Attribute computations associated with the given rule are contained between the keywords "STATIC" and "END". The FIRST LINE under STATIC sets the indication attribute of the nonterminal symbol xBinop to Plus. As Figure 3 shows, this operator indication could be identified as either the integer addition operator iAdd or the real addition operator rAdd. The actual operator identified becomes the value of the operator attribute of the "xBinop" node. Assert invokes the OIL library function OilIsValidOp to verify that the identified operator does not have a distinguished "invalid" value. If OilIsValidOp returns false, then the specified string is output with the line number and character position of the corresponding '+'.

Rule rDyadic, under the comment "% Minilax Expressions" employs three OIL library functions to complete the operator identification process. (The multiple xExpr's occurring in the rule are numbered left o right in the attribute computations.) The function OilIdResultTS2 computes the set of possible result types given the operator indication xBinop.indication and the set of possible result types xExpr[2].pt and xExpr[3].pt that are computed in descendant expression nodes. OilIdOpTS2 performs the actual operator identification operation given the final type of xExpr[1] computed in an ancestor node, the operator indication, and the possible types of the operands. OilGetArgType computes the final types of the operands given the operator xBinop.operator.
-=-=-
Task to carry out: In the operator identification text, which OIL library function computes the final types of the operands?

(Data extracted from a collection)
-=-=-
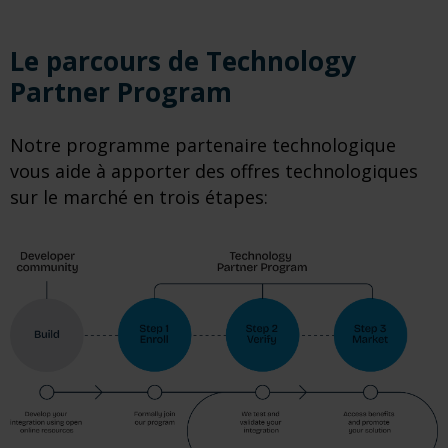
Le parcours de Technology
Partner Program
Notre programme partenaire technologique
vous aide à apporter des offres technologiques
sur le marché en trois étapes:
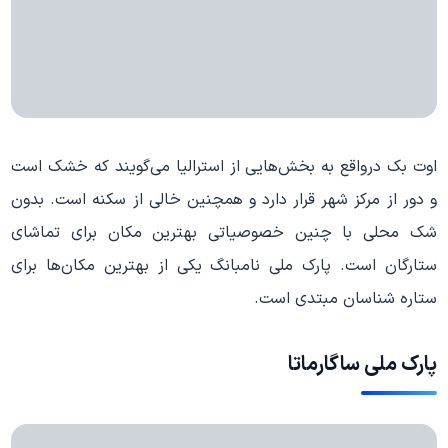
اوت بک درواقع به بخش‌هایی از استرالیا می‌گویند که خشک است
و دور از مرکز شهر قرار دارد و همچنین خالی از سکنه است. بدون
شک محلی با چنین خصوصیاتی بهترین مکان برای تماشای
ستارگان است. پارک ملی نامبانگ یکی از بهترین مکان‌ها برای
ستاره شناسان مبتدی است.
پارک ملی ساگارماتا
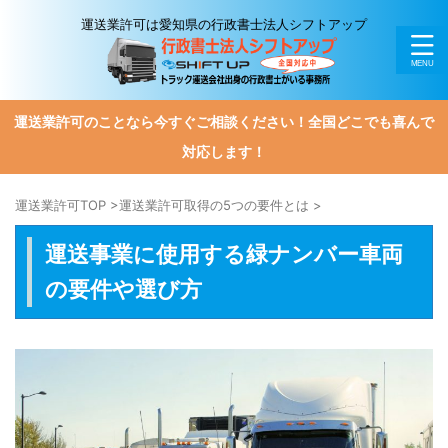
運送業許可は愛知県の行政書士法人シフトアップ
運送業許可のことなら今すぐご相談ください！全国どこでも喜んで
対応します！
運送業許可TOP
>
運送業許可取得の5つの要件とは
>
運送事業に使用する緑ナンバー車両
の要件や選び方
-=-=-
Task result: OilGetArgType computes them, given the operator xBinop.operator.